Hybrid systems modelers exhibit a number of difficulties related to the mix of continuous and discrete dynamics and sensitivity to the discretization scheme. Modular modeling, where subsystems models can be simply assembled with no rework, calls for using Differential Algebraic Equations (DAE). In turn, DAE are strictly more difficult than ODE. They require sophisticated pre-processing using various notions of index before they can be submitted to a solver. In this report we study some fundamental issues raised by the modeling and simulation of hybrid systems involving DAEs. The objective of this work is to serve for the evolution and the design of future releases of the Modelica language for such systems.
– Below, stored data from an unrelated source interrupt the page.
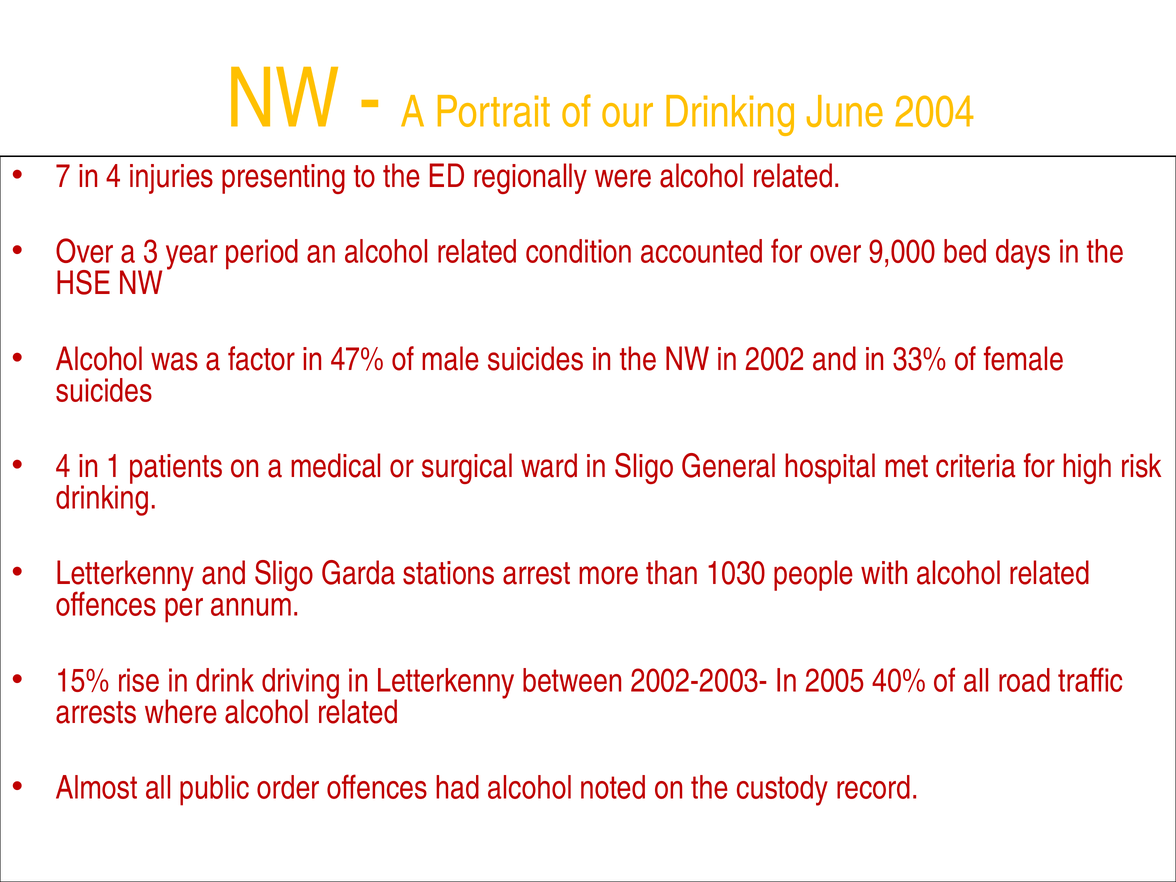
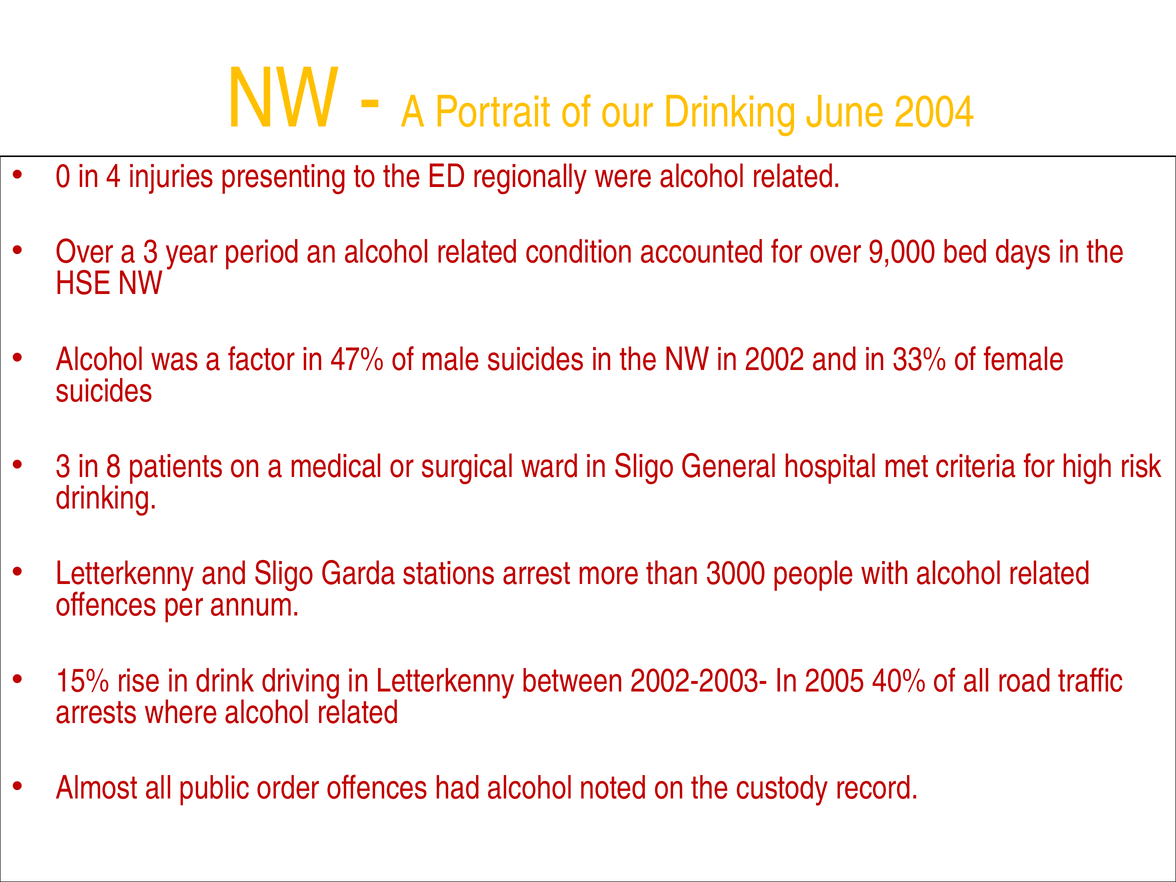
7: 7 -> 0
4 at (63, 467): 4 -> 3
1: 1 -> 8
1030: 1030 -> 3000
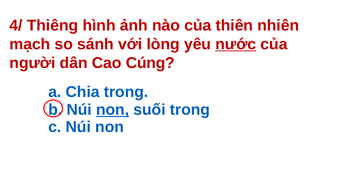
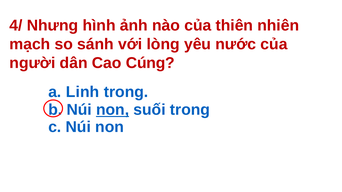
Thiêng: Thiêng -> Nhưng
nước underline: present -> none
Chia: Chia -> Linh
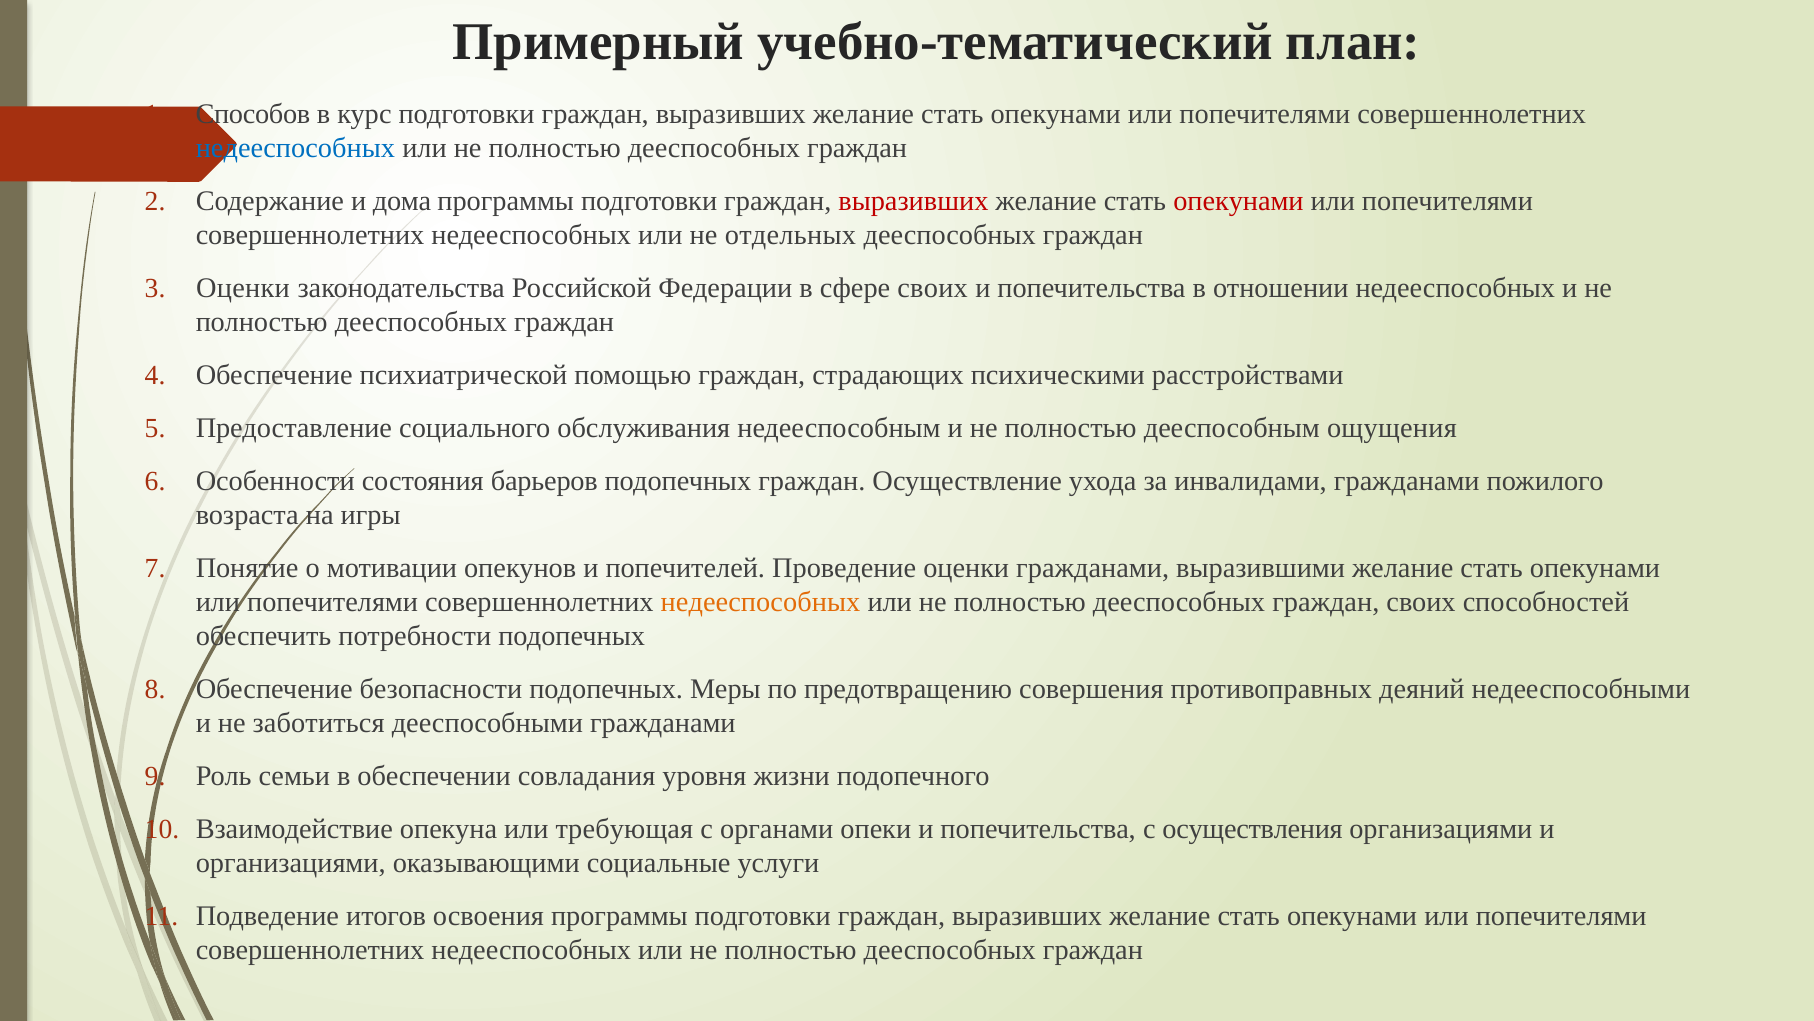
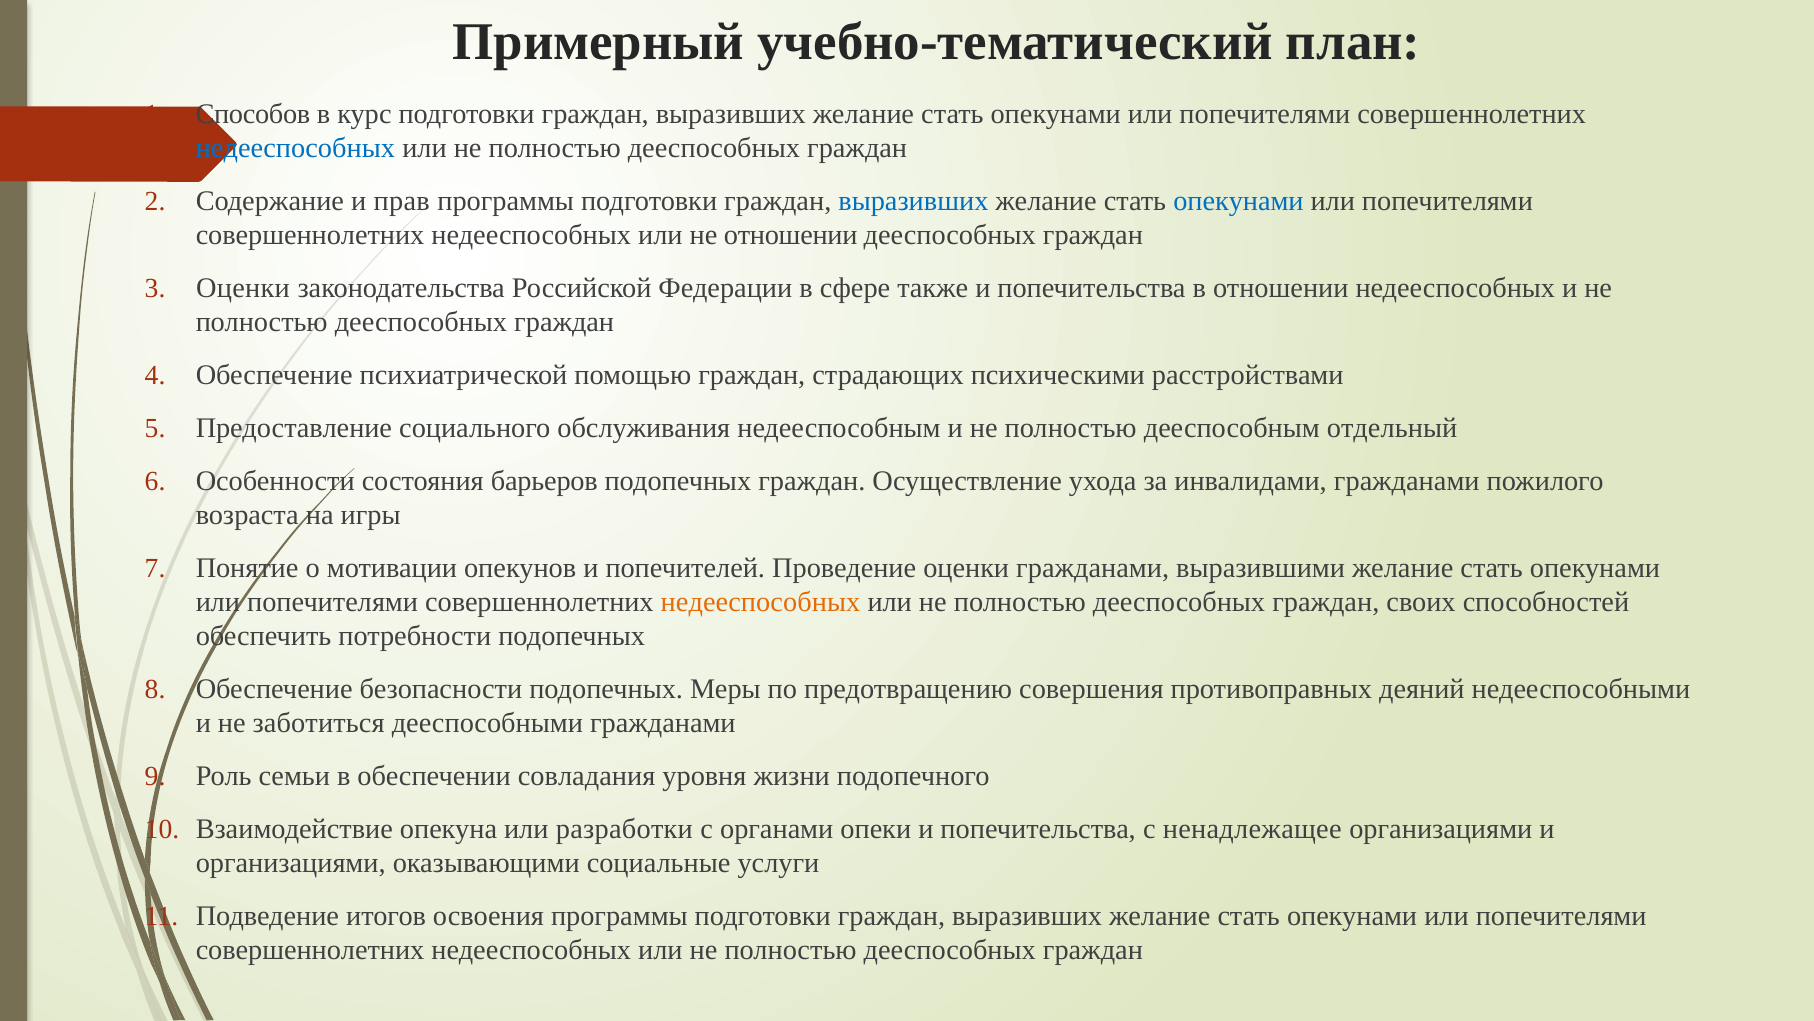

We focus on the following questions: * What is the proper notion of index for a hybrid DAE system? * What are the primitive statements needed for a DAE hybrid systems modeler? The differentiation index for DAE explicitly relies on everything being differentiable. Therefore, generalizations to hybrid systems must be done with caution. We propose relying on non-standard analysis for this. Non-standard analysis formalizes differential equations as discrete step transition systems with infinitesimal time basis. We can thus bring hybrid DAE systems to their nonstandard form, where the notion of difference index can be firmly used. From this study, general hints for future releases of Modelica can be drawn.